Проходя мимо, Лили не обращала никакого внимания на заискивающие улыбки мужчин, но они не обижались, потому что она не только привлекала внимание, она вызывала уважение.
Лили смотрела на него и улыбалась, вдыхая запах сосны и сандалового дерева. Ей вспомнился сон, который она видела давным-давно, захотелось обнять его, но какой-то внутренний голос подсказывал, что сейчас не время. Между ними существовала какая-то неразрывная связь. Лили чувствовала ее, хотя и не знала точно, что это такое.
— Я попросил тебя прийти сюда потому, что был напротив у клиента. Но здесь слишком шумно. Давай поедем куда-нибудь в другое место, где мы смогли бы поговорить.
— Конечно. Куда?
— Может, в «Ремингтон»? Я остановился там. Это недалеко.
— Отлично.
Парень из обслуги подогнал машину Лили к выходу из клуба, и Зейн дал ему на чай. Не прошло и десяти минут, как они подъехали к «Ремингтону». Лили остановила машину и отдала ключи служащему.
Зейн провел ее внутрь. Здание из мрамора, стекла и зеркал выглядело ослепительно. Огромные букеты цветов в высоких вазах, стоявшие на столиках в холле и регистратуре, выстроились в экзотическом карауле.
— Пойдем туда, — предложил Зейн, указывая на вычурный диван, стоявший в углу возле окна.
— Хорошо.
Они сели рядом.
— Лили, давай начнем все с начала. Теперь, когда мы… когда мы стали взрослыми.
— Я не уверена.
— В ком? В себе? Во мне?
— В тебе, — спокойно ответила она.
— А что я?
Лили смотрела ему прямо в глаза.

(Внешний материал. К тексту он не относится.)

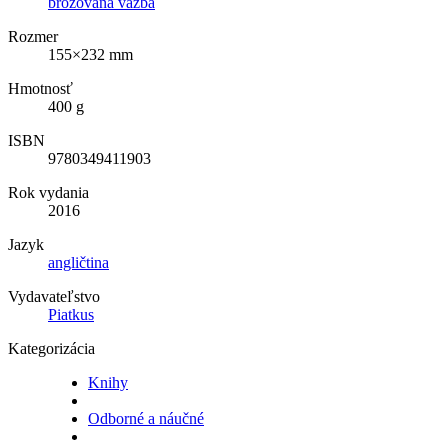
brožovaná väzba
Rozmer
155×232 mm
Hmotnosť
400 g
ISBN
9780349411903
Rok vydania
2016
Jazyk
angličtina
Vydavateľstvo
Piatkus
Kategorizácia
Knihy
Odborné a náučné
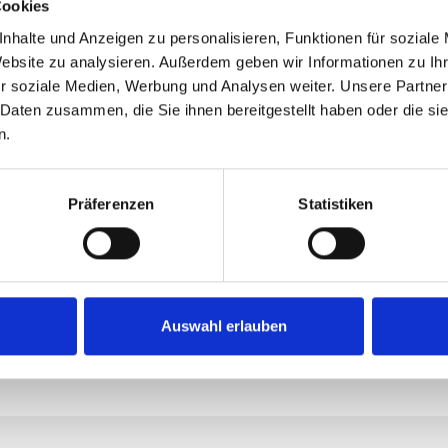
Cookies
75
nhalte und Anzeigen zu personalisieren, Funktionen für soziale
Website zu analysieren. Außerdem geben wir Informationen zu I
r soziale Medien, Werbung und Analysen weiter. Unsere Partner
LINK
 Daten zusammen, die Sie ihnen bereitgestellt haben oder die s
n.
Das Feld ist e
Präferenzen
Statistiken
Produkt
Produktnum
Auswahl erlauben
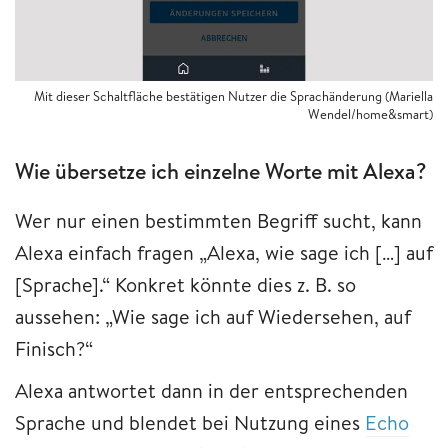
Mit dieser Schaltfläche bestätigen Nutzer die Sprachänderung (Mariella
Wendel/home&smart)
Wie übersetze ich einzelne Worte mit Alexa?
Wer nur einen bestimmten Begriff sucht, kann
Alexa einfach fragen „Alexa, wie sage ich […] auf
[Sprache].“ Konkret könnte dies z. B. so
aussehen: „Wie sage ich auf Wiedersehen, auf
Finisch?“
Alexa antwortet dann in der entsprechenden
Sprache und blendet bei Nutzung eines
Echo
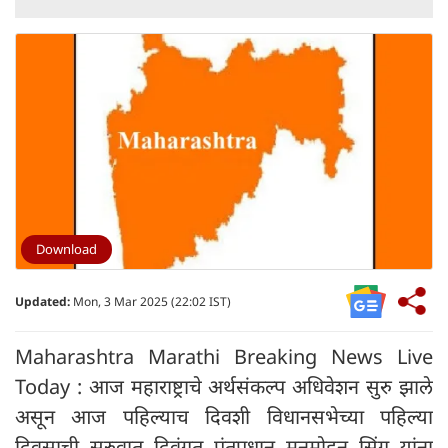
Download
Updated:
Mon, 3 Mar 2025 (22:02 IST)
Maharashtra Marathi Breaking News Live
Today : आज महाराष्ट्राचे अर्थसंकल्प अधिवेशन सुरु झाले
असून आज पहिल्याच दिवशी विधानसभेच्या पहिल्या
दिवसाची सुरुवात दिवंगत पंतप्रधान मनमोहन सिंग यांना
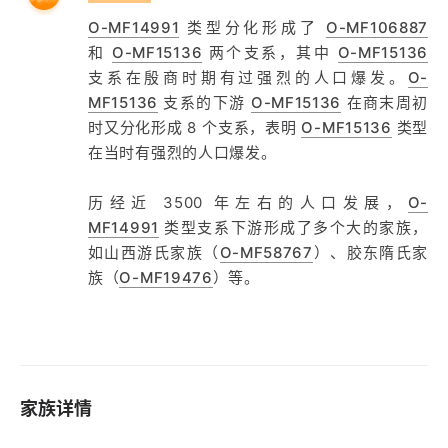
O-MF14991
类型分化形成了
O-MF106887
和
O-MF15136
两个支系，其中
O-MF15136
支系在殷商时期有过强烈的人口爆发。
O-
MF15136
支系的下游
O-MF15136
在商末周初
时又分化形成 8 个支系，表明
O-MF15136
类型
在当时有强烈的人口爆发。
历经近 3500 年左右的人口发展，
O-
MF14991
类型支系下游形成了多个大的家族，
如山西游氏家族（
O-MF58767
）、胶东隋氏家
族（
O-MF19476
）等。
家族详情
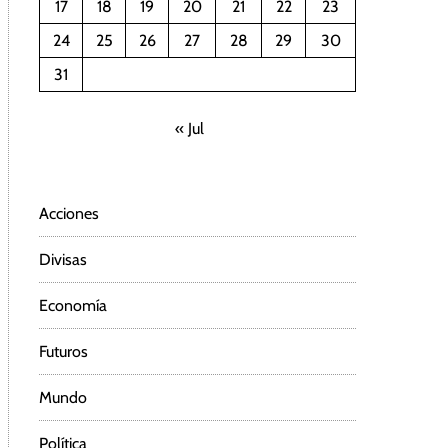
17
18
19
20
21
22
23
24
25
26
27
28
29
30
31
« Jul
Acciones
Divisas
Economía
Futuros
Mundo
Política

Ей не хотелось, чтобы на этот раз между ними оставались недомолвки.
— Зейн, твое честолюбие не знает предела. Я не уверена, что в твоей жизни найдется место для меня.
Опустив взгляд на ее руки, он увидел, что они дрожат, и догадался отчего. Зейн взял их в свои и нежно поцеловал. Ему хотелось сделать так, чтобы у Лили больше никогда в жизни не дрожали руки. Хотелось видеть ее сильной, уверенной в себе, решительной, а не полной страха. Страха перед ним.
— Лили, я послал к черту все свои представления. Это правда. За то время, что я снова здесь, я многое передумал. Похороны… встреча с тобой… свидание с матерью. Когда я приехал в Нью-Йорк, то изо всех сил старался пробиться. Меня захватило желание преуспеть. Я должен был доказать отцу, что сумею этого добиться. Мне хотелось, чтобы он гордился мною… пусть даже он уже не мог видеть мои успех. — Зейн невольно всхлипнул.
Протянув руку, Лили коснулась его головы. Она пригладила Зейну волосы, отведя их за ухо.
— Говори.
— Я старался все время работать, чтобы не чувствовать, как мне не хватает его… и тебя. Бывали дни, когда я работал до ночи, ни разу не поев. Я рвался вперед.
— И что же теперь?
В ее глазах светились нежность, надежда и заинтересованность, которых Зейн уже давно не встречал. А ведь он причинил ей такую боль. От этой мысли у него заныло сердце. Под предлогом занятости он вычеркнул ее из своей жизни. Когда Лили приехала в Нью-Йорк, Зейн увидел в ней всего лишь ребенка, каковым она, в сущности, и была. Теперь, в свои девятнадцать, она казалась куда более зрелой, чем многие другие.
Зейн взял ее руку и прижал к своей щеке.
— Ты права, Лили. Я ошибался. Мне казалось, что я могу гордиться собой.
— Потому что выплатил отцовские долги?
— Да. Но теперь, глядя в твои глаза… я понимаю, чего лишился. И не хочу снова потерять это.